Successful minimization:                      true

Likelihood approximation:              NaivePooled
Likelihood Optimizer:                         BFGS
Dynamical system type:          No dynamical model

Log-likelihood value:                   -2316.3554
Number of subjects:                            160
Number of parameters:         Fixed      Optimized
                                  0              4
Observation records:         Active        Missing
    painord:                   1920              0
    Total:                     1920              0

-------------------
          Estimate
-------------------
b₁         2.5112
b₂         2.1951
b₃         1.9643
slope     -0.38871
-------------------

Missing Values in Covariates

The way that Pumas handles missing values inside covariates depends on whether the covariate is constant or time-varying. For both cases Pumas will interpolate the available values to fill in the missing values. If, for any subject, all the covariate's values are missing, Pumas will throw an error while parsing the data with read_pumas.

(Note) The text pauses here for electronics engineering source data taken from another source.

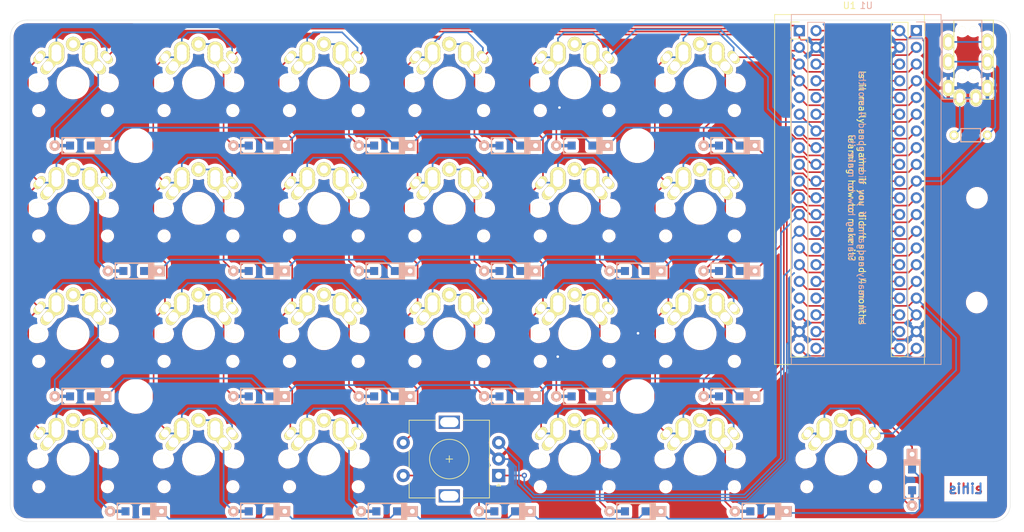
<source format=kicad_pcb>
(kicad_pcb (version 20211014) (generator pcbnew)

  (general
    (thickness 1.6)
  )

  (paper "A4")
  (layers
    (0 "F.Cu" signal)
    (31 "B.Cu" signal)
    (32 "B.Adhes" user "B.Adhesive")
    (33 "F.Adhes" user "F.Adhesive")
    (34 "B.Paste" user)
    (35 "F.Paste" user)
    (36 "B.SilkS" user "B.Silkscreen")
    (37 "F.SilkS" user "F.Silkscreen")
    (38 "B.Mask" user)
    (39 "F.Mask" user)
    (40 "Dwgs.User" user "User.Drawings")
    (41 "Cmts.User" user "User.Comments")
    (42 "Eco1.User" user "User.Eco1")
    (43 "Eco2.User" user "User.Eco2")
    (44 "Edge.Cuts" user)
    (45 "Margin" user)
    (46 "B.CrtYd" user "B.Courtyard")
    (47 "F.CrtYd" user "F.Courtyard")
    (48 "B.Fab" user)
    (49 "F.Fab" user)
  )

  (setup
    (pad_to_mask_clearance 0)
    (pcbplotparams
      (layerselection 0x000103c_ffffffff)
      (disableapertmacros false)
      (usegerberextensions true)
      (usegerberattributes false)
      (usegerberadvancedattributes false)
      (creategerberjobfile false)
      (svguseinch false)
      (svgprecision 6)
      (excludeedgelayer true)
      (plotframeref false)
      (viasonmask false)
      (mode 1)
      (useauxorigin false)
      (hpglpennumber 1)
      (hpglpenspeed 20)
      (hpglpendiameter 15.000000)
      (dxfpolygonmode true)
      (dxfimperialunits true)
      (dxfusepcbnewfont true)
      (psnegative false)
      (psa4output false)
      (plotreference false)
      (plotvalue true)
      (plotinvisibletext false)
      (sketchpadsonfab false)
      (subtractmaskfromsilk true)
      (outputformat 1)
      (mirror false)
      (drillshape 0)
      (scaleselection 1)
      (outputdirectory "gerbers/")
    )
  )

  (net 0 "")
  (net 1 "Net-(D1-Pad2)")
  (net 2 "Row0")
  (net 3 "Net-(D2-Pad2)")
  (net 4 "Net-(D3-Pad2)")
  (net 5 "Net-(D4-Pad2)")
  (net 6 "Net-(D5-Pad2)")
  (net 7 "Net-(D6-Pad2)")
  (net 8 "Net-(D7-Pad2)")
  (net 9 "Row1")
  (net 10 "Net-(D8-Pad2)")
  (net 11 "Net-(D9-Pad2)")
  (net 12 "Net-(D10-Pad2)")
  (net 13 "Net-(D11-Pad2)")
  (net 14 "Net-(D12-Pad2)")
  (net 15 "Net-(D13-Pad2)")
  (net 16 "Row2")
  (net 17 "Net-(D14-Pad2)")
  (net 18 "Net-(D15-Pad2)")
  (net 19 "Net-(D16-Pad2)")
  (net 20 "Net-(D17-Pad2)")
  (net 21 "Net-(D18-Pad2)")
  (net 22 "Net-(D19-Pad2)")
  (net 23 "Row3")
  (net 24 "Net-(D20-Pad2)")
  (net 25 "Net-(D21-Pad2)")
  (net 26 "Net-(D22-Pad2)")
  (net 27 "Net-(D23-Pad2)")
  (net 28 "Net-(D24-Pad2)")
  (net 29 "Net-(D25-Pad2)")
  (net 30 "+5V")
  (net 31 "GND")
  (net 32 "Split")
  (net 33 "Net-(J1-PadB)")
  (net 34 "ROT1A")
  (net 35 "ROT1B")
  (net 36 "Col6")
  (net 37 "Net-(U1-Pad20)")
  (net 38 "Net-(U1-Pad21)")
  (net 39 "Net-(U1-Pad22)")
  (net 40 "Net-(U1-Pad25)")
  (net 41 "Net-(U1-Pad27)")
  (net 42 "Col3")
  (net 43 "Net-(U1-Pad11)")
  (net 44 "Col4")
  (net 45 "Col5")
  (net 46 "Net-(U1-Pad9)")
  (net 47 "Net-(U1-Pad8)")
  (net 48 "Col0")
  (net 49 "Net-(U1-Pad7)")
  (net 50 "Col1")
  (net 51 "Net-(U1-Pad6)")
  (net 52 "Col2")
  (net 53 "Net-(U1-Pad5)")
  (net 54 "Net-(U1-Pad36)")
  (net 55 "Net-(U1-Pad37)")
  (net 56 "Net-(U1-Pad38)")
  (net 57 "Net-(U1-Pad16)")
  (net 58 "Net-(U1-Pad15)")
  (net 59 "Net-(U1-Pad14)")
  (net 60 "Net-(U1-Pad35)")
  (net 61 "Net-(U1-Pad24)")
  (net 62 "Net-(U1-Pad23)")
  (net 63 "Net-(U1-Pad26)")
  (net 64 "Net-(U1-Pad28)")

  (footprint "keyboard_parts:D_SOD123_axial_flip" (layer "F.Cu") (at 40.00625 49.2125 180))

  (footprint "keyboard_parts:D_SOD123_axial_flip" (layer "F.Cu") (at 67.15 49.2125 180))

  (footprint "keyboard_parts:D_SOD123_axial_flip" (layer "F.Cu") (at 86.2 49.2125 180))

  (footprint "keyboard_parts:D_SOD123_axial_flip" (layer "F.Cu") (at 105.25 49.2125 180))

  (footprint "keyboard_parts:D_SOD123_axial_flip" (layer "F.Cu") (at 116.20625 49.2125 180))

  (footprint "keyboard_parts:D_SOD123_axial_flip" (layer "F.Cu") (at 138.5875 49.2125 180))

  (footprint "keyboard_parts:D_SOD123_axial_flip" (layer "F.Cu") (at 48.1 68.2625 180))

  (footprint "keyboard_parts:D_SOD123_axial_flip" (layer "F.Cu") (at 67.15 68.2625 180))

  (footprint "keyboard_parts:D_SOD123_axial_flip" (layer "F.Cu") (at 86.2 68.2625 180))

  (footprint "keyboard_parts:D_SOD123_axial_flip" (layer "F.Cu") (at 105.25 68.2625 180))

  (footprint "keyboard_parts:D_SOD123_axial_flip" (layer "F.Cu") (at 124.3 68.2625 180))

  (footprint "keyboard_parts:D_SOD123_axial_flip" (layer "F.Cu") (at 138.5875 68.2625 180))

  (footprint "keyboard_parts:D_SOD123_axial_flip" (layer "F.Cu") (at 40.00625 87.3125 180))

  (footprint "keyboard_parts:D_SOD123_axial_flip" (layer "F.Cu") (at 67.15 87.3125 180))

  (footprint "keyboard_parts:D_SOD123_axial_flip" (layer "F.Cu") (at 86.2 87.3125 180))

  (footprint "keyboard_parts:D_SOD123_axial_flip" (layer "F.Cu") (at 105.25 87.3125 180))

  (footprint "keyboard_parts:D_SOD123_axial_flip" (layer "F.Cu") (at 116.20625 87.3125 180))

  (footprint "keyboard_parts:D_SOD123_axial_flip" (layer "F.Cu") (at 138.5875 87.3125 180))

  (footprint "keyboard_parts:D_SOD123_axial_flip" (layer "F.Cu") (at 48.41875 104.775 180))

  (footprint "keyboard_parts:D_SOD123_axial_flip" (layer "F.Cu") (at 67.15 104.775 180))

  (footprint "keyboard_parts:D_SOD123_axial_flip" (layer "F.Cu") (at 86.53125 104.775 180))

  (footprint "keyboard_parts:D_SOD123_axial_flip" (layer "F.Cu") (at 104.45625 104.775 180))

  (footprint "keyboard_parts:D_SOD123_axial_flip" (layer "F.Cu") (at 124.3 104.775 180))

  (footprint "keyboard_parts:D_SOD123_axial_flip" (layer "F.Cu") (at 143.35 104.775 180))

  (footprint "keyboard_parts:D_SOD123_axial_flip" (layer "F.Cu") (at 166.35625 100 -90))

  (footprint "kbd:R" (layer "F.Cu") (at 175.26 47.625))

  (footprint "kbd:MX_ALPS_PG1350_noLed" (layer "F.Cu") (at 38.89375 39.6875))

  (footprint "kbd:MX_ALPS_PG1350_noLed" (layer "F.Cu") (at 57.94375 39.6875))

  (footprint "kbd:MX_ALPS_PG1350_noLed" (layer "F.Cu") (at 76.99375 39.6875))

  (footprint "kbd:MX_ALPS_PG1350_noLed" (layer "F.Cu") (at 96.04375 39.6875))

  (footprint "kbd:MX_ALPS_PG1350_noLed" (layer "F.Cu") (at 115.09375 39.6875))

  (footprint "kbd:MX_ALPS_PG1350_noLed" (layer "F.Cu") (at 38.89375 58.7375))

  (footprint "kbd:MX_ALPS_PG1350_noLed" (layer "F.Cu") (at 57.94375 58.7375))

  (footprint "kbd:MX_ALPS_PG1350_noLed" (layer "F.Cu") (at 76.99375 58.7375))

  (footprint "kbd:MX_ALPS_PG1350_noLed" (layer "F.Cu") (at 96.04375 58.7375))

  (footprint "kbd:MX_ALPS_PG1350_noLed" (layer "F.Cu") (at 115.09375 58.7375))

  (footprint "kbd:MX_ALPS_PG1350_noLed" (layer "F.Cu") (at 134.14375 58.7375))

  (footprint "kbd:MX_ALPS_PG1350_noLed" (layer "F.Cu") (at 38.89375 77.7875))

  (footprint "kbd:MX_ALPS_PG1350_noLed" (layer "F.Cu")
    (tedit 5B883445) (tstamp 00000000-0000-0000-0000-00006274acf2)
    (at 57.94375 77.7875)
    (path "/00000000-0000-0000-0000-00006298e17b")
    (attr through_hole)
    (fp_text reference "SW14" (at 4.6 6) (layer "F.Fab") hide
      (effects (font (size 1 1) (thickness 0.15)))
      (tstamp cfa9797c-ed8d-452c-81a0-2f18b1a507c8)
    )
    (fp_text value "SW_PUSH" (at -0.5 6) (layer "F.Fab") hide
      (effects (font (size 1 1) (thickness 0.15)
... [2277402 chars truncated]
</source>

For both missing constant and time-varying covariates, Pumas, by default, does piece-wise constant interpolation with "next observation carried backward" (NOCB, NONMEM default). Of course for constant covariates the interpolated values over the missing values will be constant values. This can be adjusted with the covariates_direction keyword argument of read_pumas. The default value :right is NOCB and :left is "last observation carried forward" (LOCF, Monolix default).

⚠️ Warning

NONMEM default interpolation can be unintuitive. Imagine a covariate is observed at times [0,1,2,3] and has values [1,2,3,4] then the default interpolation (:right) would interpolate as follows:

time	value
[0]	1
(0,1]	2
(1,2]	3
(2,3]	4

Hence, if your covariate is indicating a shift in occasion you probably did not mean for it to change like that, you wanted it to be constant until you see an updated value - and to be honest that's what I want for all covariates.

For example, at time = 0.5 the covariate value is 2, but since the value was set to 1 at time 0 and 2 only at time 1, you probably would expect the value to be 1 (first occasion for example).

Hence, for LOCF, you can use the following:

pop = read_pumas(pkdata; covariates_direction = :left)

along with any other required keyword arguments for column mapping.

Note

The same behavior for covariates_direction applies to time-varying covariates during the interpolation in the ODE solver. They will also be piece-wise constant interpolated following either NOCB or LOCF depending on the covariates_direction value.